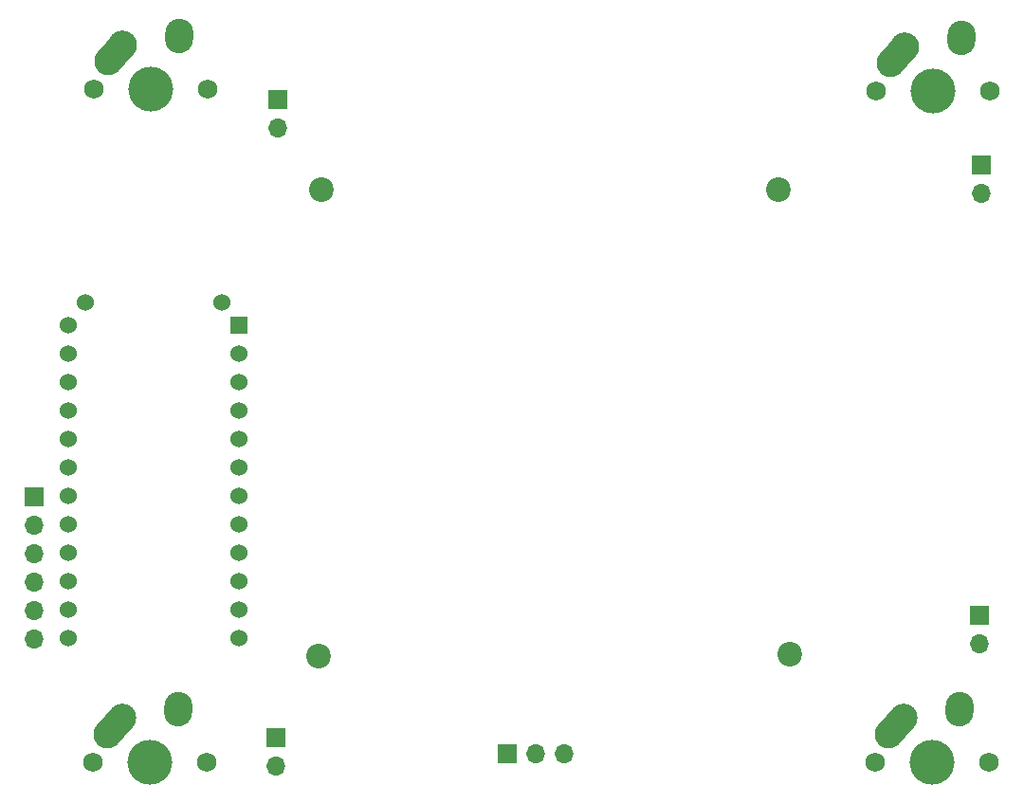
<source format=gbr>
%TF.GenerationSoftware,KiCad,Pcbnew,(6.0.1)*%
%TF.CreationDate,2022-07-08T00:12:44-07:00*%
%TF.ProjectId,OpenEx Rev2,4f70656e-4578-4205-9265-76322e6b6963,rev?*%
%TF.SameCoordinates,Original*%
%TF.FileFunction,Soldermask,Bot*%
%TF.FilePolarity,Negative*%
%FSLAX46Y46*%
G04 Gerber Fmt 4.6, Leading zero omitted, Abs format (unit mm)*
G04 Created by KiCad (PCBNEW (6.0.1)) date 2022-07-08 00:12:44*
%MOMM*%
%LPD*%
G01*
G04 APERTURE LIST*
G04 Aperture macros list*
%AMHorizOval*
0 Thick line with rounded ends*
0 $1 width*
0 $2 $3 position (X,Y) of the first rounded end (center of the circle)*
0 $4 $5 position (X,Y) of the second rounded end (center of the circle)*
0 Add line between two ends*
20,1,$1,$2,$3,$4,$5,0*
0 Add two circle primitives to create the rounded ends*
1,1,$1,$2,$3*
1,1,$1,$4,$5*%
G04 Aperture macros list end*
%ADD10R,1.700000X1.700000*%
%ADD11O,1.700000X1.700000*%
%ADD12C,2.200000*%
%ADD13C,1.750000*%
%ADD14C,4.000000*%
%ADD15HorizOval,2.500000X0.656270X0.728862X-0.656270X-0.728862X0*%
%ADD16C,2.500000*%
%ADD17HorizOval,2.500000X0.020277X0.289981X-0.020277X-0.289981X0*%
%ADD18C,1.524000*%
%ADD19R,1.524000X1.524000*%
G04 APERTURE END LIST*
D10*
%TO.C,REF\u002A\u002A*%
X73761600Y-96418400D03*
D11*
X73761600Y-98958400D03*
X73761600Y-101498400D03*
X73761600Y-104038400D03*
X73761600Y-106578400D03*
X73761600Y-109118400D03*
%TD*%
D12*
%TO.C,REF\u002A\u002A*%
X99415600Y-69024127D03*
%TD*%
%TO.C,REF\u002A\u002A*%
X141224000Y-110476927D03*
%TD*%
D13*
%TO.C,REF\u002A\u002A*%
X79095600Y-60045600D03*
X89255600Y-60045600D03*
D14*
X84175600Y-60045600D03*
D15*
X81021869Y-56776740D03*
D16*
X81675600Y-56045600D03*
D17*
X86695600Y-55255600D03*
%TD*%
D10*
%TO.C,REF\u002A\u002A*%
X95554800Y-60960000D03*
D11*
X95554800Y-63500000D03*
%TD*%
D10*
%TO.C,REF\u002A\u002A*%
X116027200Y-119329200D03*
D11*
X118567200Y-119329200D03*
X121107200Y-119329200D03*
%TD*%
D12*
%TO.C,REF\u002A\u002A*%
X99161600Y-110629327D03*
%TD*%
D10*
%TO.C,REF\u002A\u002A*%
X158343600Y-66751200D03*
D11*
X158343600Y-69291200D03*
%TD*%
D13*
%TO.C,REF\u002A\u002A*%
X89204800Y-120142000D03*
D14*
X84124800Y-120142000D03*
D13*
X79044800Y-120142000D03*
D15*
X80971069Y-116873140D03*
D16*
X81624800Y-116142000D03*
D17*
X86644800Y-115352000D03*
%TD*%
D12*
%TO.C,REF\u002A\u002A*%
X140258800Y-69024127D03*
%TD*%
D10*
%TO.C,REF\u002A\u002A*%
X95402400Y-117906800D03*
D11*
X95402400Y-120446800D03*
%TD*%
D13*
%TO.C,REF\u002A\u002A*%
X159105600Y-60198000D03*
D14*
X154025600Y-60198000D03*
D13*
X148945600Y-60198000D03*
D16*
X151525600Y-56198000D03*
D15*
X150871869Y-56929140D03*
D17*
X156545600Y-55408000D03*
%TD*%
D13*
%TO.C,REF\u002A\u002A*%
X159004000Y-120142000D03*
D14*
X153924000Y-120142000D03*
D13*
X148844000Y-120142000D03*
D16*
X151424000Y-116142000D03*
D15*
X150770269Y-116873140D03*
D17*
X156444000Y-115352000D03*
%TD*%
D10*
%TO.C,REF\u002A\u002A*%
X158191200Y-106984800D03*
D11*
X158191200Y-109524800D03*
%TD*%
D18*
%TO.C,U1*%
X90525600Y-79101150D03*
D19*
X92049600Y-81133150D03*
D18*
X92049600Y-83673150D03*
X92049600Y-86213150D03*
X92049600Y-88753150D03*
X92049600Y-91293150D03*
X92049600Y-93833150D03*
X92049600Y-96373150D03*
X92049600Y-98913150D03*
X92049600Y-101453150D03*
X92049600Y-103993150D03*
X92049600Y-106533150D03*
X92049600Y-109073150D03*
X76809600Y-109073150D03*
X76809600Y-106533150D03*
X76809600Y-103993150D03*
X76809600Y-101453150D03*
X76809600Y-98913150D03*
X76809600Y-96373150D03*
X76809600Y-93833150D03*
X76809600Y-91293150D03*
X76809600Y-88753150D03*
X76809600Y-86213150D03*
X76809600Y-83673150D03*
X76809600Y-81133150D03*
X78333600Y-79101150D03*
%TD*%
M02*

</source>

====

§ WORK ORDER:
Look at the records above. Copy every line where the string "circle" occurs.

§ YOUR RESPONSE:
0 $2 $3 position (X,Y) of the first rounded end (center of the circle)*
0 $4 $5 position (X,Y) of the second rounded end (center of the circle)*
0 Add two circle primitives to create the rounded ends*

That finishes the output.